• [Required action]: Print every one of the following entries word for word, leaving out the pictures.

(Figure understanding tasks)
****
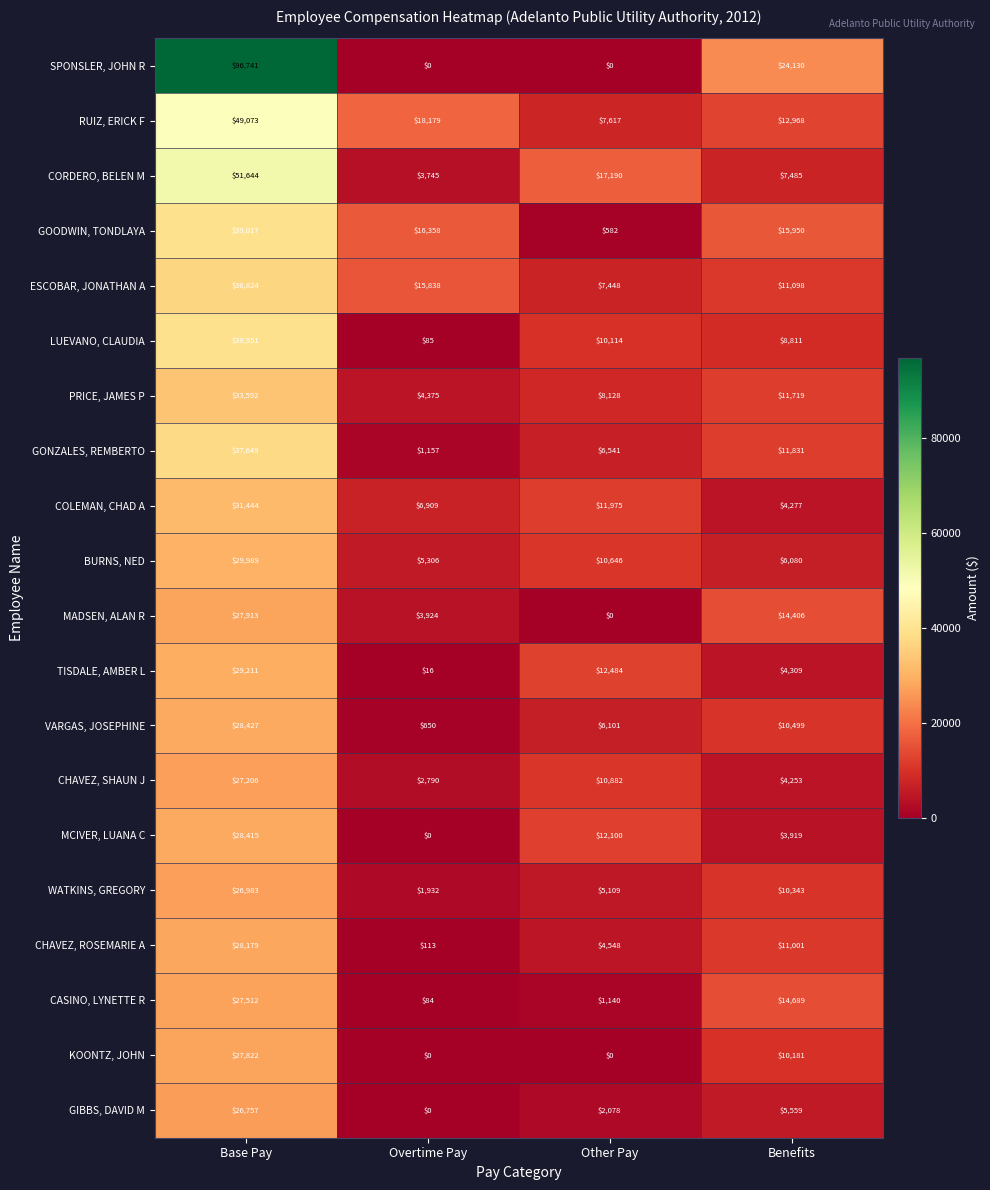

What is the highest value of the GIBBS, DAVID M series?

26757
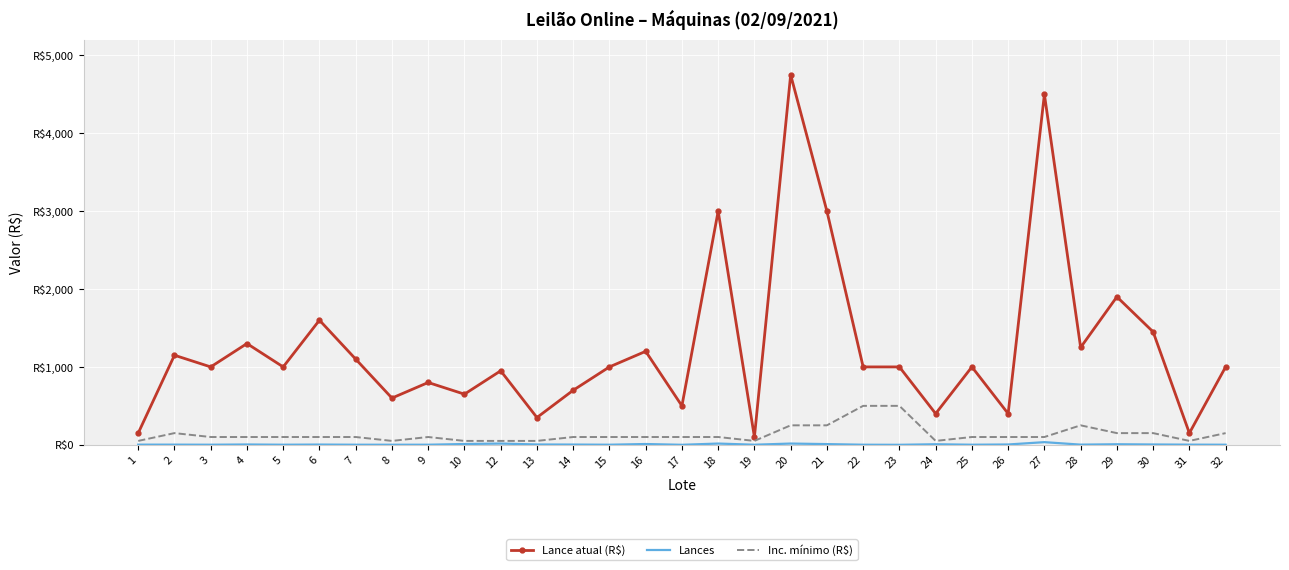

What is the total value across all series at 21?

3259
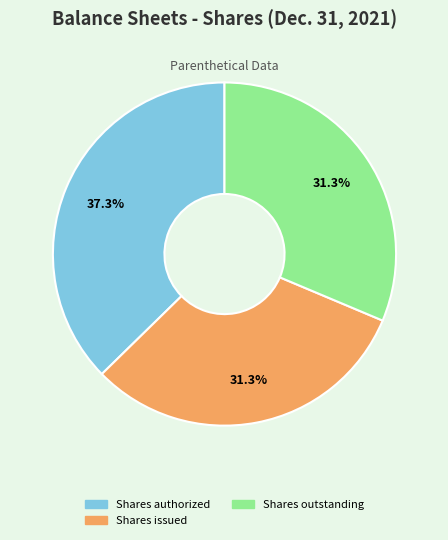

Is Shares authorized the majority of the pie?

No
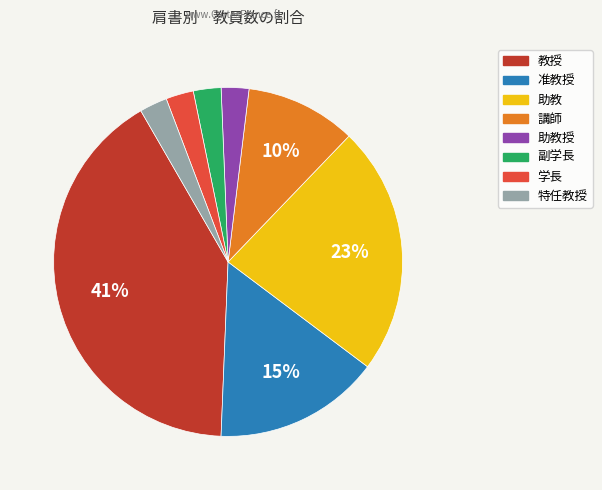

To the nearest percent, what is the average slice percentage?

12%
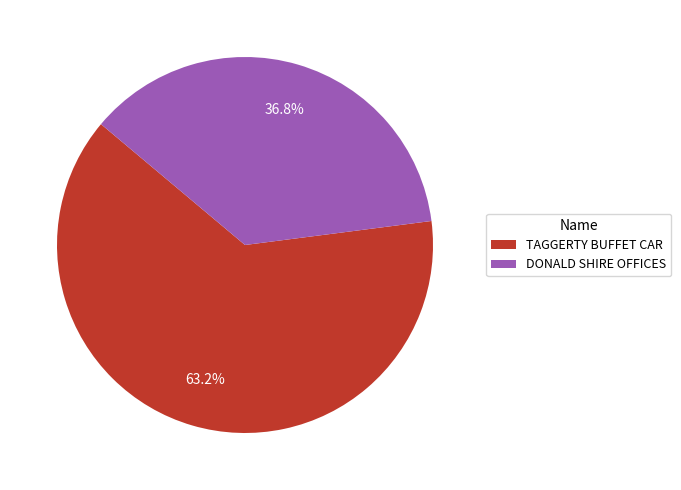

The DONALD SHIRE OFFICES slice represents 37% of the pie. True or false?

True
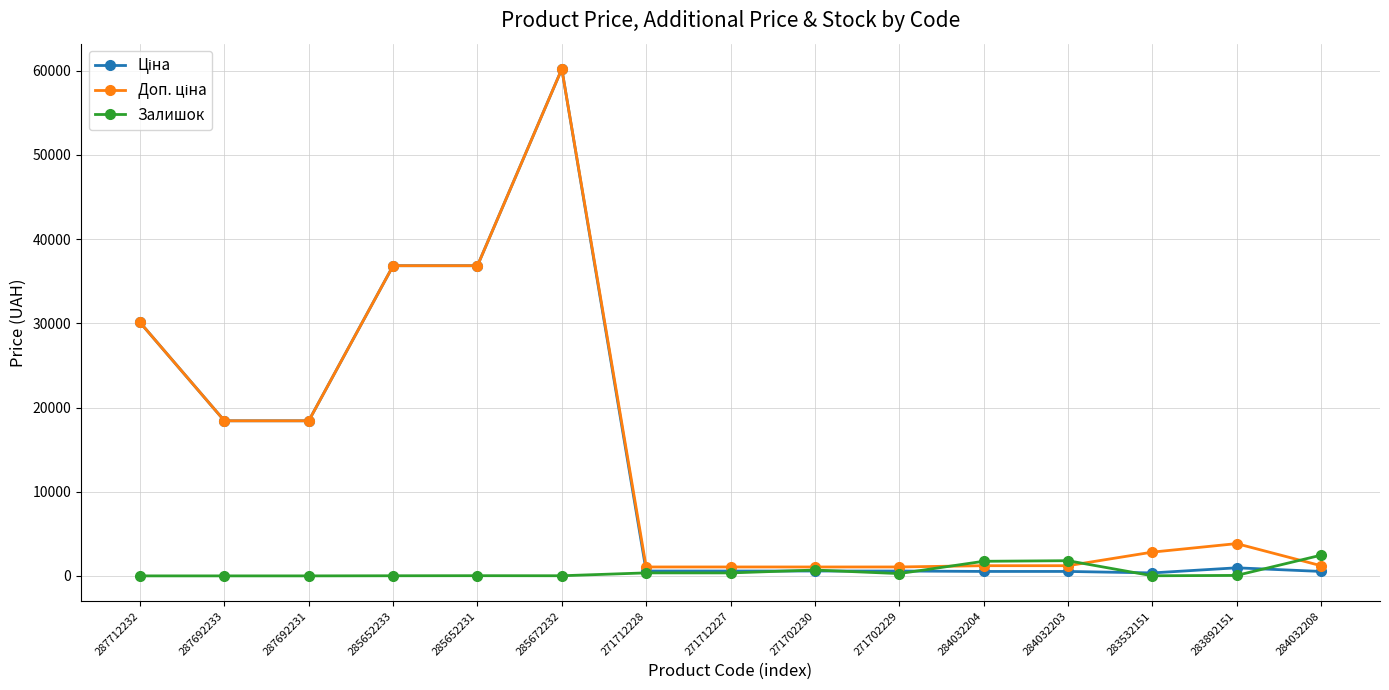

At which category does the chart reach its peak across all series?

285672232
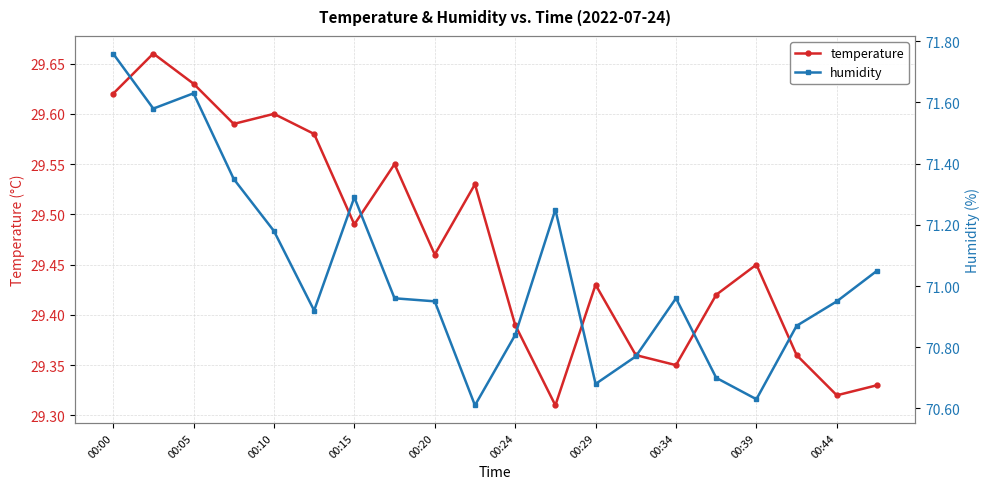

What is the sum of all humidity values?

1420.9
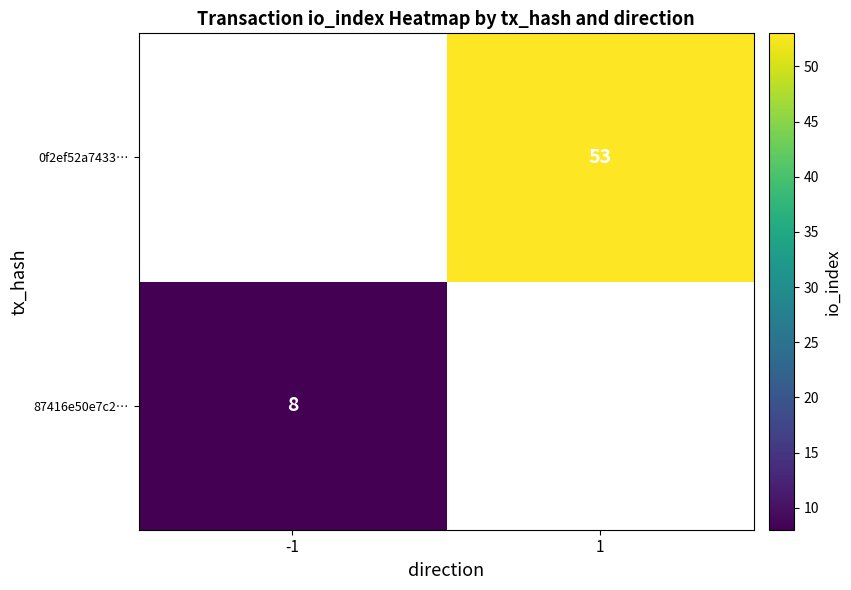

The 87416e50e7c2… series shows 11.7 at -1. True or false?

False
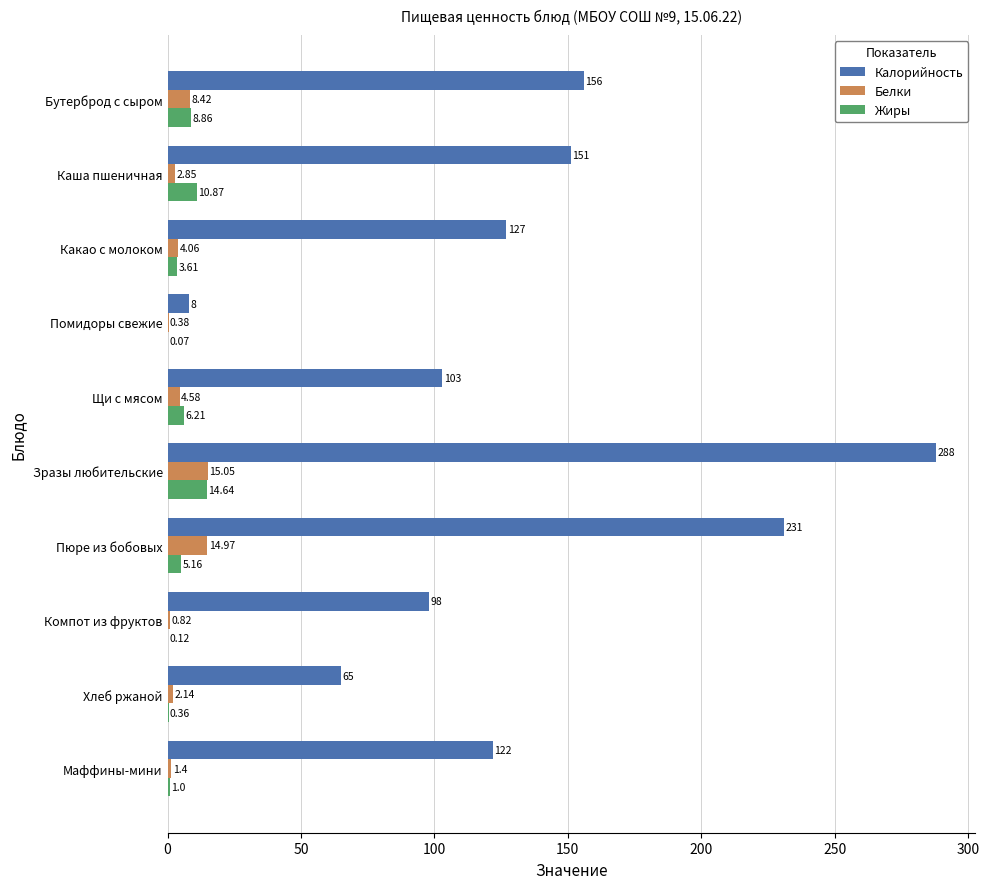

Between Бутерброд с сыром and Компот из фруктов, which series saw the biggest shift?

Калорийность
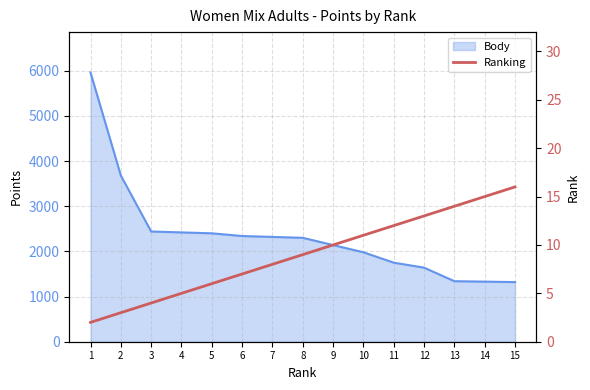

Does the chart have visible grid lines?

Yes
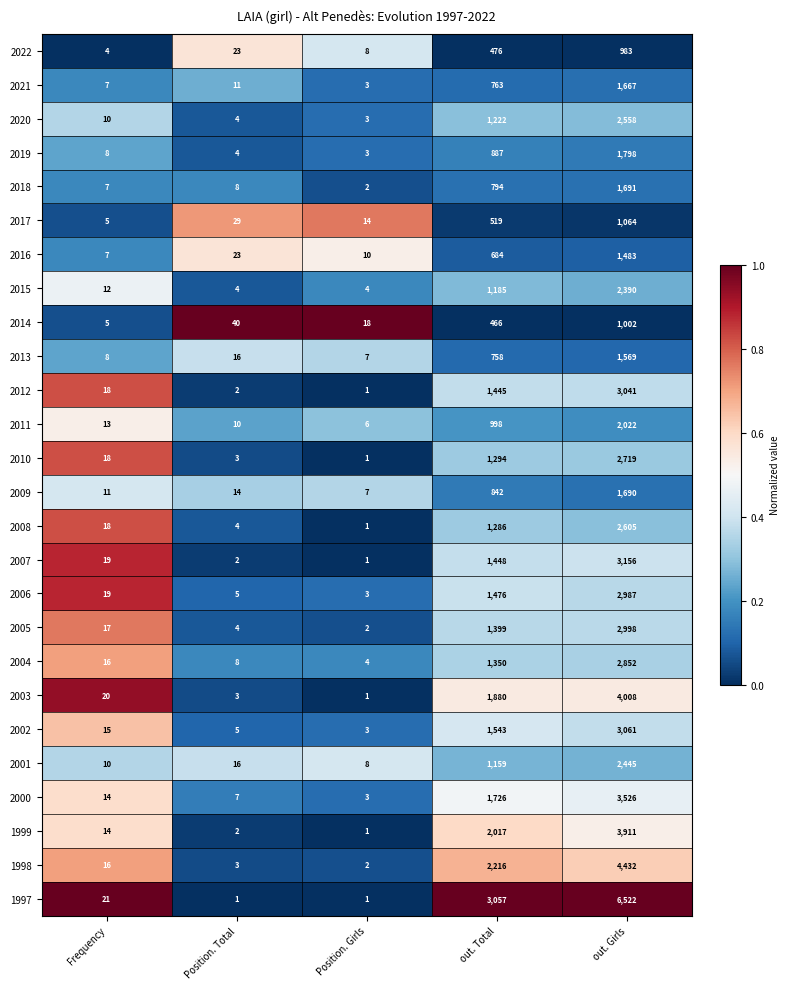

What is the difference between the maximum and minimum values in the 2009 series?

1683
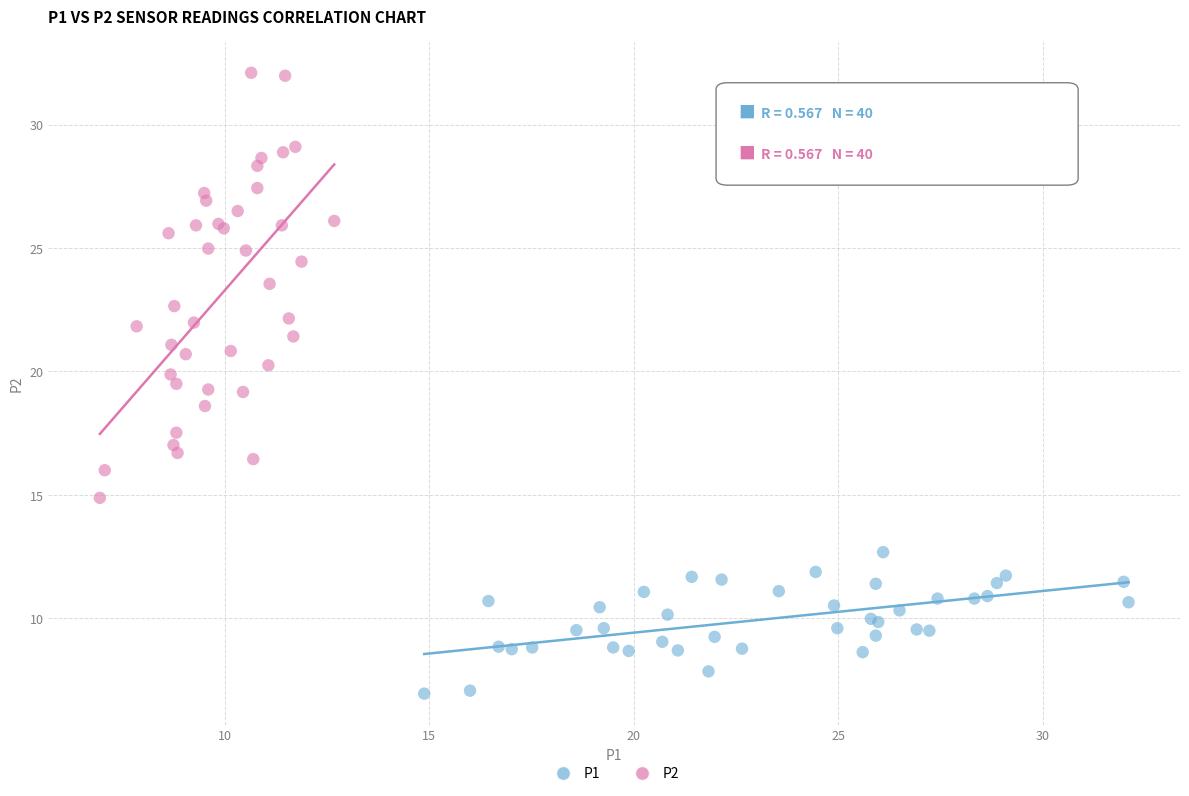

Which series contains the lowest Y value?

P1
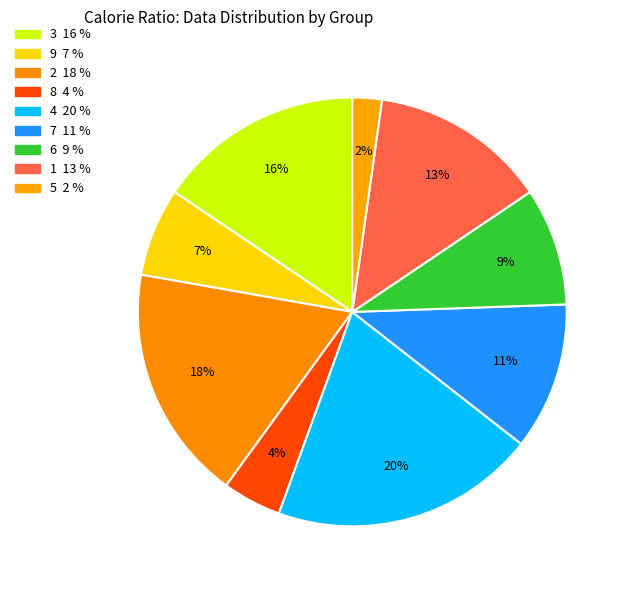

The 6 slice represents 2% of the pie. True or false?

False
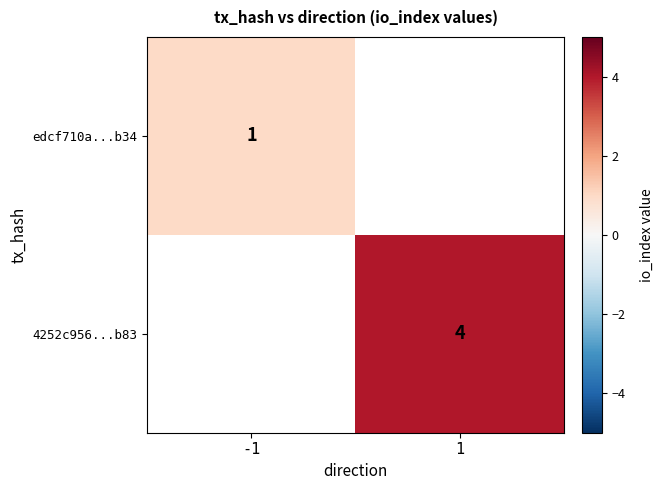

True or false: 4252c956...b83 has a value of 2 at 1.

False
****
• [Solution for this exercise]:
What is the highest value of the GIBBS, DAVID M series?

26757

What is the total value across all series at 21?

3259

Is Shares authorized the majority of the pie?

No

To the nearest percent, what is the average slice percentage?

12%

The DONALD SHIRE OFFICES slice represents 37% of the pie. True or false?

True

At which category does the chart reach its peak across all series?

285672232

What is the sum of all humidity values?

1420.9

The 87416e50e7c2… series shows 11.7 at -1. True or false?

False

Between Бутерброд с сыром and Компот из фруктов, which series saw the biggest shift?

Калорийность

Does the chart have visible grid lines?

Yes

What is the difference between the maximum and minimum values in the 2009 series?

1683

Which series contains the lowest Y value?

P1

The 6 slice represents 2% of the pie. True or false?

False

True or false: 4252c956...b83 has a value of 2 at 1.

False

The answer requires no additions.